Ventforet Kofu -- a tiny J2 club from the smallest town to host a J.League franchise, funded mainly by donations from local mom-and-pop stores -- also put on a fairly impressive performance, thanks to a stunning record of home victories. Over the course of the season, Ventforet won home matches against Frontale, Gamba and Antlers, and posted draws against the Reds and Jubilo. A late slump, after they had already ensured themselves of a place in the J1 next season, caused them to finish in 14th place. But for a tiny home town team with the smallest budget in the J1, this was still quite impressive.

 

On the other side of Mt. Fuji, Shimizu S-Pulse also had a fine year, extending the rebound that they started in 2005 under coach Kenta Hasegawa. S-Pulse finished in fourth place, after remaining on the heels of the top contenders all season long. With one of the youngest starting lineups in the league, S-Pulse looked forward to even greater success in coming years.

 

At the opposite end of the table, two of the three teams that were promoted in 2006 met an immediate demise. Kyoto Purple Sanga continued their imitation of a yo-yo, going up and back down for the third time in their short team history. Avispa Fukuoka struggled to find the net all season long, and though their defence almost helped them fight their way out of the relegation zone, their lack of offence killed them in the promotion/relegation playoff.

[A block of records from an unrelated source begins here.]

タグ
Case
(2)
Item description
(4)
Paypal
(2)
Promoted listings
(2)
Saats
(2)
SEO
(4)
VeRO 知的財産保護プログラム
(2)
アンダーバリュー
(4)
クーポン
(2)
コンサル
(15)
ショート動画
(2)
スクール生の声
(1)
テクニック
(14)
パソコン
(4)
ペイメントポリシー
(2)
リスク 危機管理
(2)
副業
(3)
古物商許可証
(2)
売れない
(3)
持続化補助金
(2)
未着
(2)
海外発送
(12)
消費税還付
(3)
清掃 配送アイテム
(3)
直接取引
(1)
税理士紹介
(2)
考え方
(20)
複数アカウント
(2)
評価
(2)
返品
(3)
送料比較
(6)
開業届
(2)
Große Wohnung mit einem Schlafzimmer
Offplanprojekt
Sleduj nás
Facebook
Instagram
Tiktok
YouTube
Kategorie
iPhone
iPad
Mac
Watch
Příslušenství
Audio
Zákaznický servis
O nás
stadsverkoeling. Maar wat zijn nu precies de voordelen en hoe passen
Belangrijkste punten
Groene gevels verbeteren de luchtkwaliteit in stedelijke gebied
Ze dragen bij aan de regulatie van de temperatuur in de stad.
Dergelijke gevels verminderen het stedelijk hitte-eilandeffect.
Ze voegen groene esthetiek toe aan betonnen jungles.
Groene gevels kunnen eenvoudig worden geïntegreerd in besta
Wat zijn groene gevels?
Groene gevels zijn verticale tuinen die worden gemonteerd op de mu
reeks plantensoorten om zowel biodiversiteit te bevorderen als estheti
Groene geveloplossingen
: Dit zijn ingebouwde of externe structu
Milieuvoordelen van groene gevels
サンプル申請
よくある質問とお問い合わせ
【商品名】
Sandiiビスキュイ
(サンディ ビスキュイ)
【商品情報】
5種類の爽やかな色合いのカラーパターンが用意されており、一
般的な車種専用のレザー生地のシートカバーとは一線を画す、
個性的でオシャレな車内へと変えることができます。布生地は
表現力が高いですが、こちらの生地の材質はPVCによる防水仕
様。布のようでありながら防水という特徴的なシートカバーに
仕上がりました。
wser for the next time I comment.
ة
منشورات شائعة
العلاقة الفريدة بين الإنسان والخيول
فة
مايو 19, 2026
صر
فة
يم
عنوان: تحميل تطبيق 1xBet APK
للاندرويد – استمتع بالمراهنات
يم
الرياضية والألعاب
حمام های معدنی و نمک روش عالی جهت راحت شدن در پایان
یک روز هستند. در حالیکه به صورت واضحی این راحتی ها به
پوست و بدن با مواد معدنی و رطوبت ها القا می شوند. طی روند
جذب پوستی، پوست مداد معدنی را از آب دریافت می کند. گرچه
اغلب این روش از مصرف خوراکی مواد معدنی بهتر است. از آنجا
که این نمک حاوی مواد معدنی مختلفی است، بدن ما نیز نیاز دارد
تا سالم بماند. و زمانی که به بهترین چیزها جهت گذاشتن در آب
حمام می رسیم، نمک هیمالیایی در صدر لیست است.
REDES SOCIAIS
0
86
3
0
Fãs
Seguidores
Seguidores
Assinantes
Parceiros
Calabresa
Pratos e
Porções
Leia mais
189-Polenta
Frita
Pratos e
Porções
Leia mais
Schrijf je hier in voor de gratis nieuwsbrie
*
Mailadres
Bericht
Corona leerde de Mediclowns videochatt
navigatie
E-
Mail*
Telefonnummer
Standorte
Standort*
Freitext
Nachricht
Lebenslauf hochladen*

The Yellowjackets drew 0-0 at Vissel Kobe, and drew 1-1 at home, falling into the J2 on away goals.

 

The biggest collapse, however, came in south Osaka where Cerezo went from near-champions in 2005 to league doormat in 2006. Cerezo's relegation deprived both of Japan's biggest cities of their "derby matches" for the 2007 season. In Tokyo, Verdy remained in the J2 while FC Tokyo maintained a J1 spot. In Osaka, Cerezo was relegated to division 2, while Gamba continued to fight it out at the top end of the J1. On the other hand, Yokohama FC -- built from the ashes of the Yokohama Flugels team that collapsed in 1999 -- earned promotion to the J1, thus bringing derby matches back to Yokohama in 2007, for the first time this century.